Emily Skarbek reflects on Tim Besley’s inaugural lecture as the W. Arthur Lewis Professor of Development Economics at the L.S.E.

Angela Rachidi is correct: poverty isn’t caused by low wages; it’s caused by not working.  (This reality points to the single largest reason to oppose minimum-wage legislation: Even if such legislation does raise the aggregate income of the group of people you, inevitably arbitrarily, choose to classify as “poor workers” – and even if you are so blinded by group- or aggregate-think that you suppose that such an outcome justifies the minimum wage ethically – it does so only by condemning some such workers into the ranks of the unemployed and thereby condemning many of these people to a lifetime of poverty.)

Here’s the opening line of Shikha Dalmia’s latest:

Private companies had as much to do with Flint’s lead poisoning as Adam Smith had to do with the bread lines in the former Soviet Union.

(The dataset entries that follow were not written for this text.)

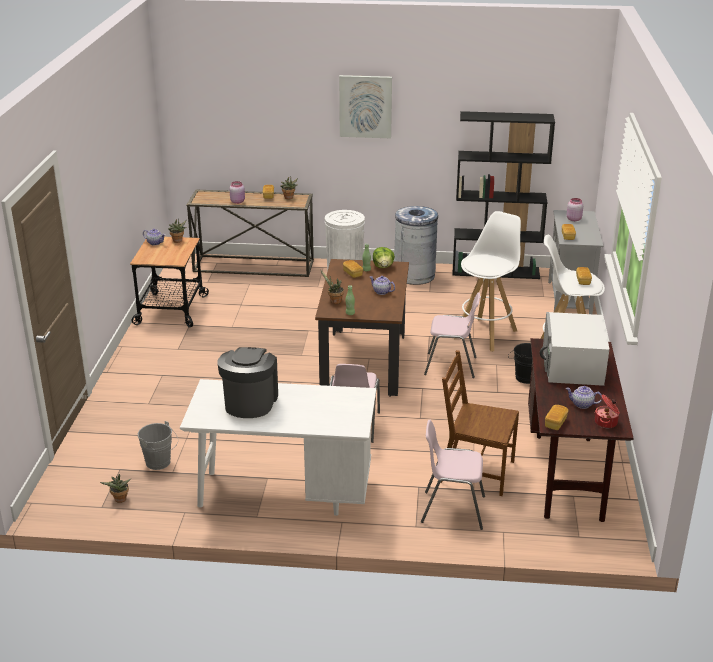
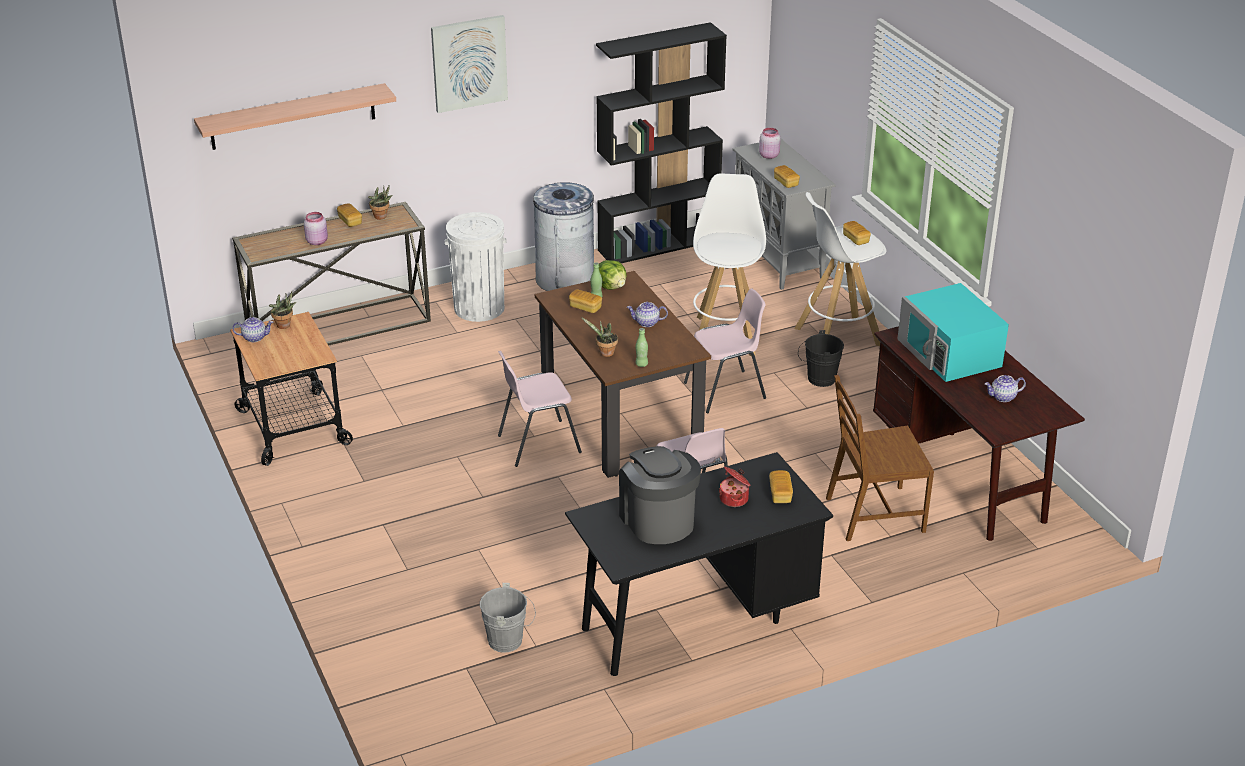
camera: 30 degrees left, 5 degrees up
potted plant [100,474,131,503] -> none
white desk [180,379,376,516] -> black desk [565,452,833,676]
pink chair [421,420,485,530] -> pink chair moved to [498,351,582,467]
white microwave [540,312,609,386] -> turquoise microwave [898,283,1009,382]
bread [545,405,568,430] -> bread moved to [769,470,793,503]
cooking pot [594,395,620,428] -> cooking pot moved to [719,467,751,507]
none -> shelf [194,83,396,150]

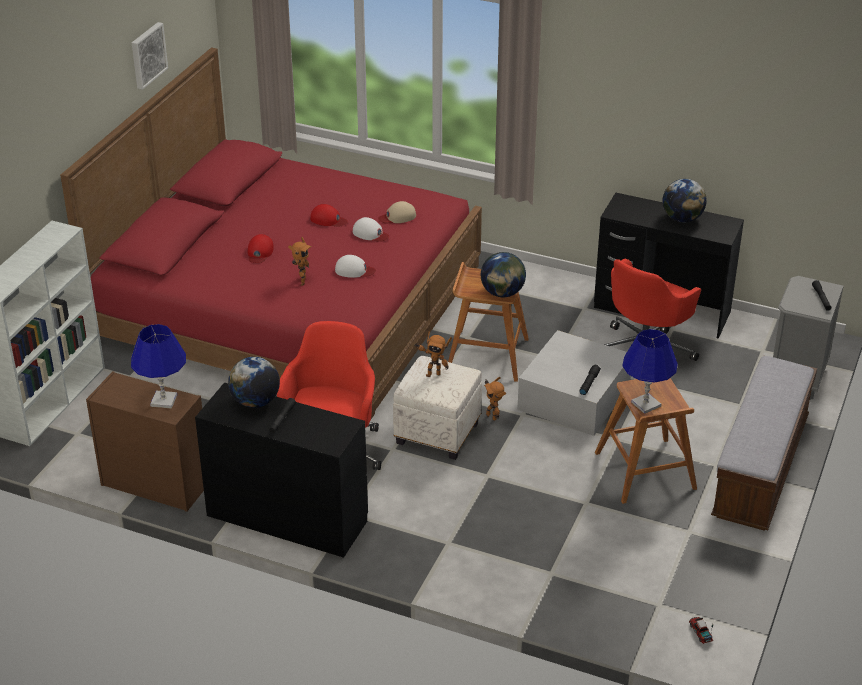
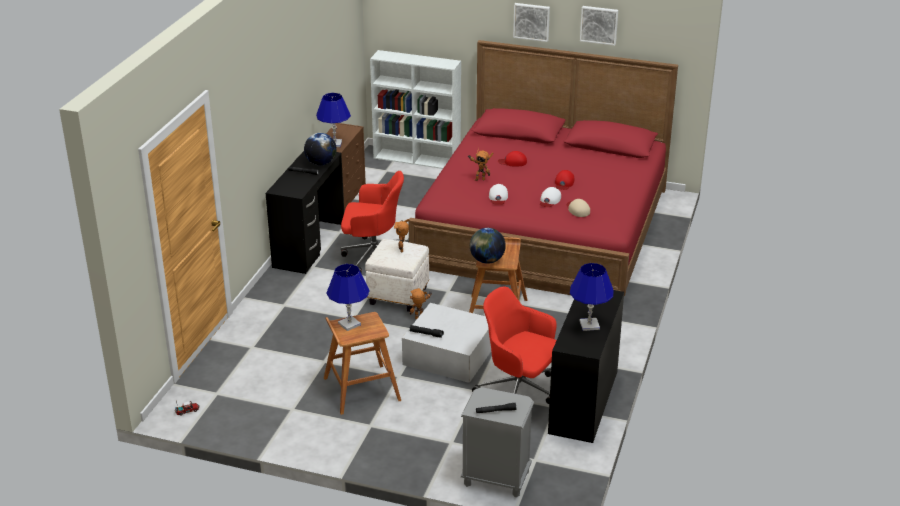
camera: 85 degrees right, 5 degrees down
globe [663,179,707,222] -> blue table lamp [570,263,614,331]
bench [711,356,817,531] -> none
none -> picture [513,3,550,42]

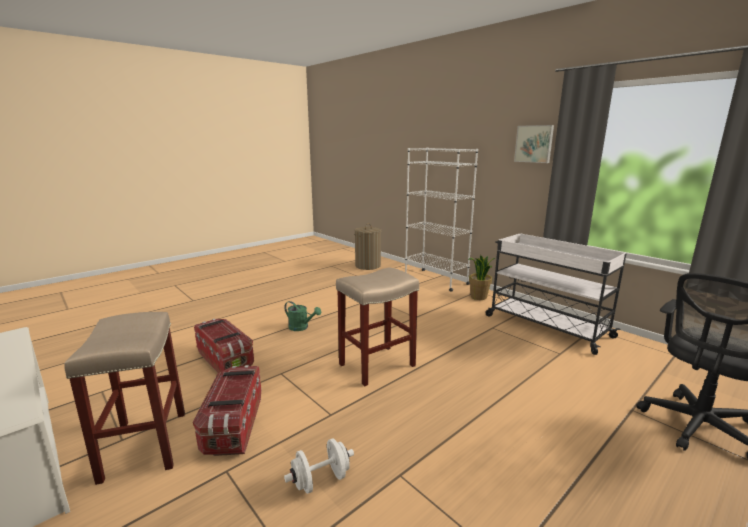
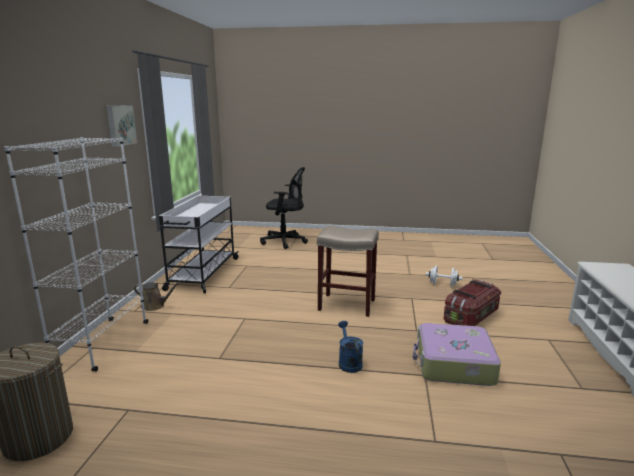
camera: 130 degrees left, 0 degrees up
beige stool [64,312,185,485] -> none
storage box [194,319,254,373] -> suitcase [413,323,501,386]
green watering can [284,301,321,331] -> blue watering can [338,321,363,373]
potted plant [468,255,495,300] -> brown watering can [134,282,180,311]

(BTW, Happy Birthday, Shikha!)

In this must-read post by Mark Perry, he explains the toxic mix of disingenuity and envy-stoking with economic, statistical, and factual ignorance that is Hillary Clinton’s and Bernie Sanders’s condemnation of CEO pay.

Wall Street Journal columnist Kimberly Strassel observes that Hillary Clinton is an empress with no clothes.

George Will rightly hopes that the Supreme Court will become more active in preventing governments from creating monopolies.

On his Facebook page, Bob Higgs sings the praises of his favorite movie, Dr. Strangelove:

Elizabeth just watched “Dr. Strangelove” while preparing our dinner. As my friends know, I hold this film in esteem above all others. Yes, it’s hilarious, but its supreme merit is that despite its seemingly over-the-top characters and story, it is actually a truer-than-true representation of politico-military elites, their thinking, and their actions in the nuclear age over a period of several decades (and perhaps still). The truth is that these people, insofar as we may judge by their words and their actions, were utterly insane, and the world was extremely fortunate to have averted an all-out nuclear war between the USSR and the USA. This good fortune was on many occasions a very close thing.

Randy Holcombe explains that politics creates conflict.